Isarna Therapeutics presented final positive results from its Phase 2 BETTER trial at the Association for Research in Vision and Ophthalmology (ARVO) Annual Meeting on May 6, 2025. The data showcased the potential of ISTH0036, a selective TGF-β2-blocking antisense oligonucleotide, in addressing retinal fibrosis in patients with wet age-related macular degeneration (nAMD) and diabetic macular edema (DME).
The international multicenter study evaluated ISTH0036 as a potential solution for retinal fibrosis, a significant unmet medical need not targeted by current anti-VEGF therapies. Prof. Marion R. Munk, Chief Medical Officer of Isarna Therapeutics, presented the findings at the annual meeting held in Salt Lake City, Utah.
Clinical Efficacy and Anatomical Improvements
Patients who received intravitreal injections of ISTH0036 every eight weeks (Q8W) demonstrated stable or improved best-corrected visual acuity (BCVA). All patient groups exhibited a reduction in central retinal thickness (CRT), indicating meaningful anatomical improvements in the retina.
Particularly noteworthy was the response in nAMD patients with fibrosis-associated hyperreflective material (HRM). These patients showed a significant decrease in HRM volume following ISTH0036 treatment, which contrasted sharply with increases observed in fellow eyes receiving standard anti-VEGF therapy.
In DME patients, ISTH0036 reduced intraretinal fluid volume in both treatment-naïve eyes and those previously treated with anti-VEGF therapy but showing inactive response. The treatment was well tolerated, with intraocular pressure remaining stable throughout the study period.
Targeting the Root Cause of Disease Progression
"The results from the BETTER trial underscore the potential of ISTH0036 as a first-in-class antifibrotic agent that directly targets TGF-β2-driven fibrosis—a key driver of disease progression in nAMD and DME," said Prof. Munk. "This is a promising advance toward transforming care for patients facing progressive vision loss despite optimal standard therapy."
TGF-β2 is a key cytokine involved in fibrosis and disease progression in retinal pathologies. By selectively suppressing its production, ISTH0036 addresses a fundamental mechanism of disease that current therapies do not target.
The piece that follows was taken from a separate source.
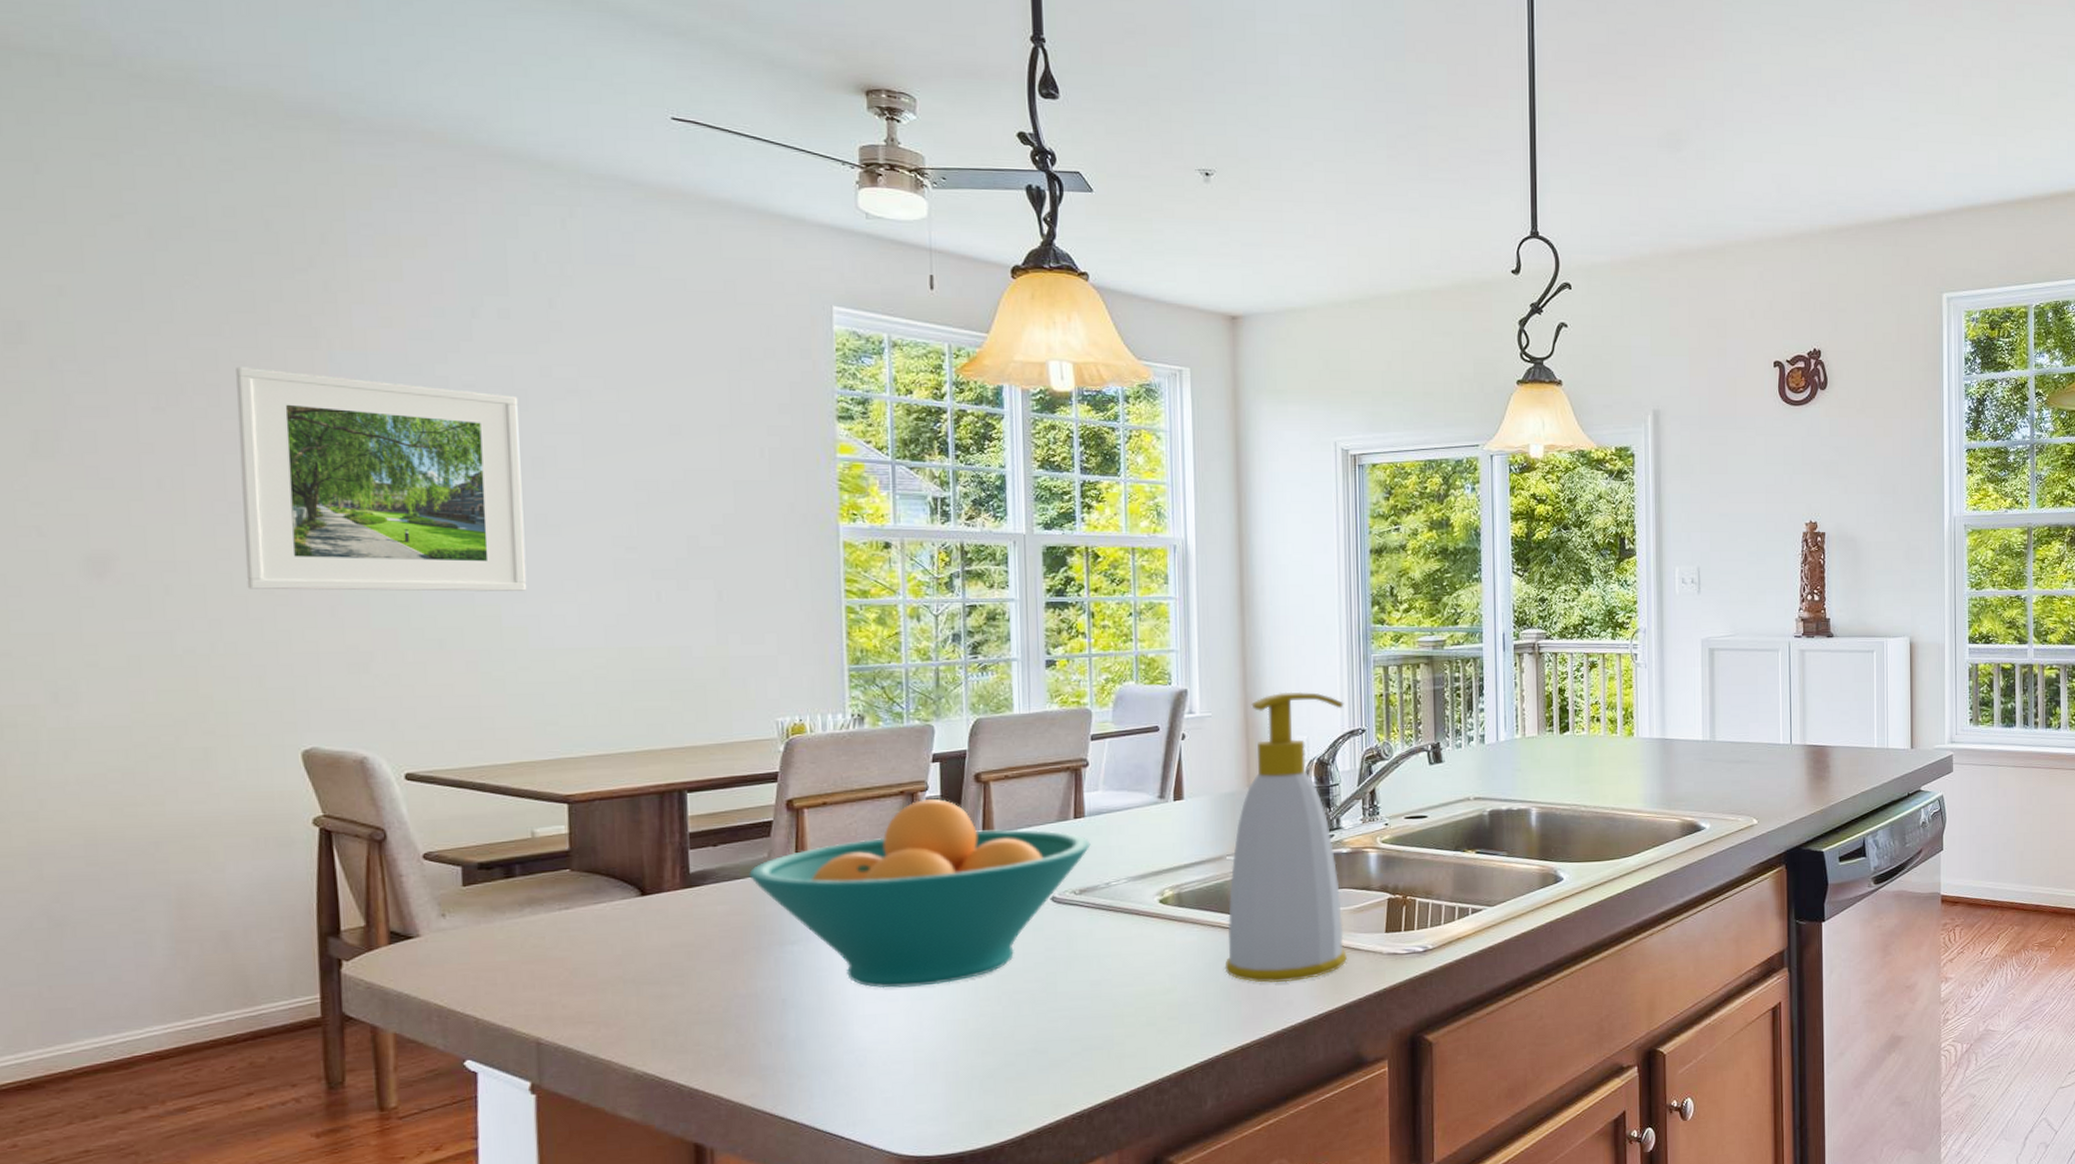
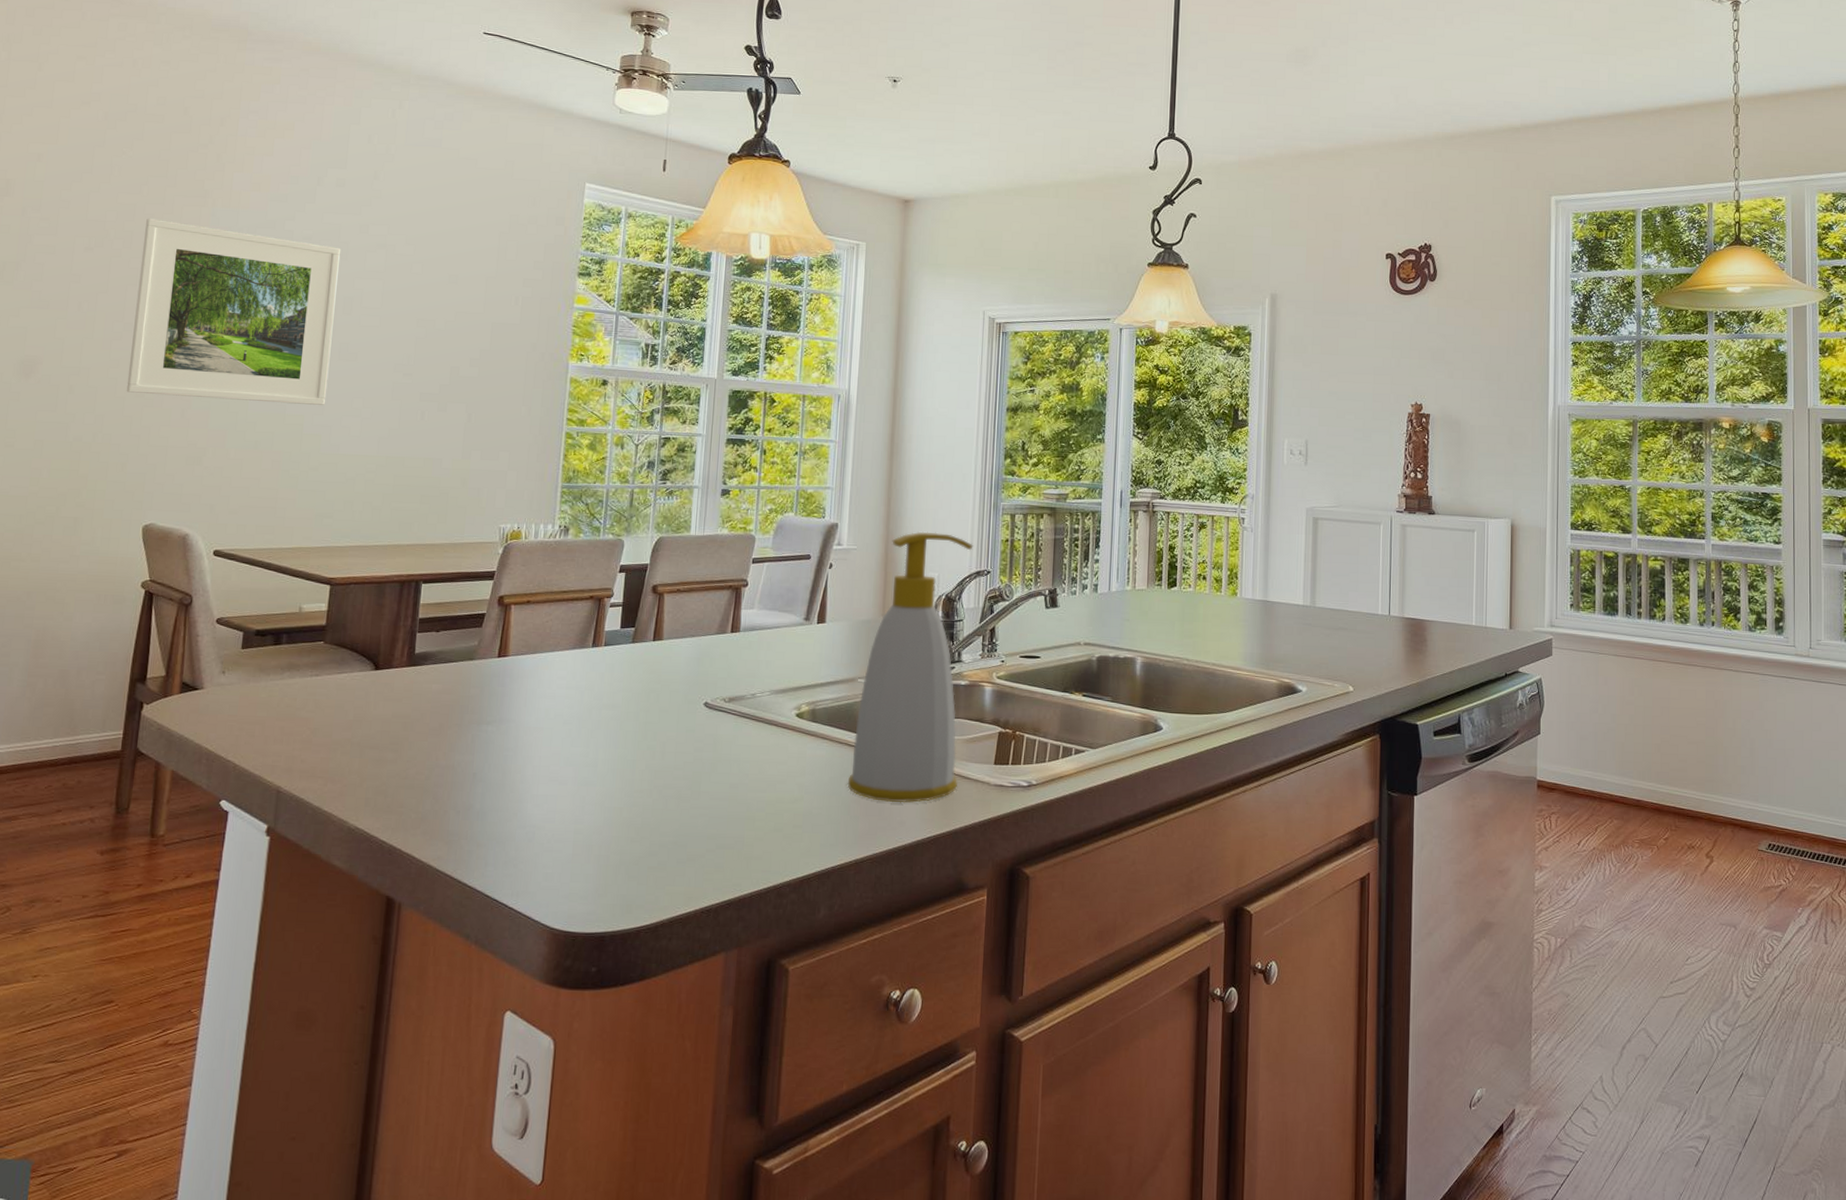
fruit bowl: present [749,799,1091,988] -> none [461,605,743,773]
Study Design and Patient Population
The BETTER study evaluated ISTH0036 across clinical sites in Austria and India. The trial included both treatment-naïve patients and those previously treated with anti-VEGF therapy but showing inactive response. This diverse patient population helps establish the potential utility of ISTH0036 across different stages of disease and treatment histories.
Path Forward for Clinical Development
Following these positive results, Isarna Therapeutics plans to discuss their development strategy with regulatory authorities in both the United States and European Union. The company aims to advance ISTH0036 into Phase 2b/Phase 3 pivotal clinical studies, moving closer to potential regulatory approval.
If successful in later-stage trials, ISTH0036 could represent a significant advancement in the treatment landscape for retinal diseases, particularly for patients who continue to experience disease progression despite current standard-of-care treatments.
About Isarna Therapeutics
Isarna Therapeutics has built its foundation on expertise in antisense oligonucleotide design and therapeutic targeting of the TGF-β signaling axis. The company is advancing a pipeline of antisense compounds, with ISTH0036 representing their most advanced clinical candidate for retinal indications including wet AMD and DME.
The company's approach to targeting TGF-β2 specifically may have applications beyond retinal diseases, as this signaling pathway is implicated in a wide range of fibrotic and inflammatory conditions.